COM Kitchens introduces a novel vision-language dataset aimed at overcoming the limitations of current procedural video datasets, typically sourced from the web or ego-centric views. The dataset comprises unedited, overhead-view cooking videos captured using modern smartphones, providing environmental diversity and detailed annotations. We introduce two novel vision-language tasks: Online Recipe Retrieval (OnRR) and Dense Video Captioning on unedited Overhead-View videos (DVC-OV). Our benchmarks demonstrate the dataset’s capacity to highlight limitations in existing models, thus paving the way for future research.

Methodology

Videos were collected by distributing smartphones to participants, who recorded themselves preparing recipes from the Cookpad Recipe Dataset. We provided comprehensive guidelines to ensure data consistency and privacy. Each video includes detailed manual annotations, forming structured visual action graphs that link textual instructions with visual elements via bounding boxes and edges, clearly indicating actions and ingredient transformations throughout the cooking process.

Experimental Results

Experiments on baseline models such as UniVL, CLIP4Clip, and X-CLIP demonstrated significant challenges in handling OnRR and DVC-OV tasks. None of these models effectively solved the feasible recipe retrieval subtask, although fine-tuning significantly improved the accuracy of the recipe stage identification subtask. Dense video captioning experiments using models like Vid2Seq revealed a notable domain gap between web videos and unedited overhead-view videos, underscoring the dataset’s unique challenges.

Key Contributions

Introduction of an unedited, diverse fixed-view procedural cooking video dataset.
Manual annotation of structured visual action graphs for detailed event tracking.
Proposal of novel vision-language tasks tailored for practical application scenarios.
Benchmark analysis revealing critical limitations and gaps in current state-of-the-art models.

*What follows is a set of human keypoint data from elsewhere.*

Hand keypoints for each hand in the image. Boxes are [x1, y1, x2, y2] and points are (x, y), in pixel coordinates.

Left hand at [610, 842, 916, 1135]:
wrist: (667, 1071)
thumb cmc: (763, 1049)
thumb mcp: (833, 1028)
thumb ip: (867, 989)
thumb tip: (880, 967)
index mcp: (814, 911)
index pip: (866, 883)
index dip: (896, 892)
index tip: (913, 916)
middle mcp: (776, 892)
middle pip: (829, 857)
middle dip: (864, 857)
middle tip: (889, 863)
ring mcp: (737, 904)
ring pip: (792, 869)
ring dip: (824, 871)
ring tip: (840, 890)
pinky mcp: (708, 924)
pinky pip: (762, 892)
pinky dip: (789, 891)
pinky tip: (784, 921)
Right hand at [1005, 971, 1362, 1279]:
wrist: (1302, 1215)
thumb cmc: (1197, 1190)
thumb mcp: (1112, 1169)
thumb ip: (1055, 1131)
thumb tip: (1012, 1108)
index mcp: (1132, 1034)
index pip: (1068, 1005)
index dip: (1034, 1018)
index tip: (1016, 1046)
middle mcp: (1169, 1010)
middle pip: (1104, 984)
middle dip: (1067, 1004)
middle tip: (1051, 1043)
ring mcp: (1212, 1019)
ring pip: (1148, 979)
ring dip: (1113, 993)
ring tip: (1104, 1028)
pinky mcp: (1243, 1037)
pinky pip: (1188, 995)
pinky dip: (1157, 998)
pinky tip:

Conclusion and Future Work

The COM Kitchens dataset addresses critical gaps in procedural video understanding by providing a comprehensive resource for the vision-language community. Future work includes expanding the dataset, exploring advanced models that leverage the unique structure of visual action graphs, and developing robust applications for practical, real-world scenarios.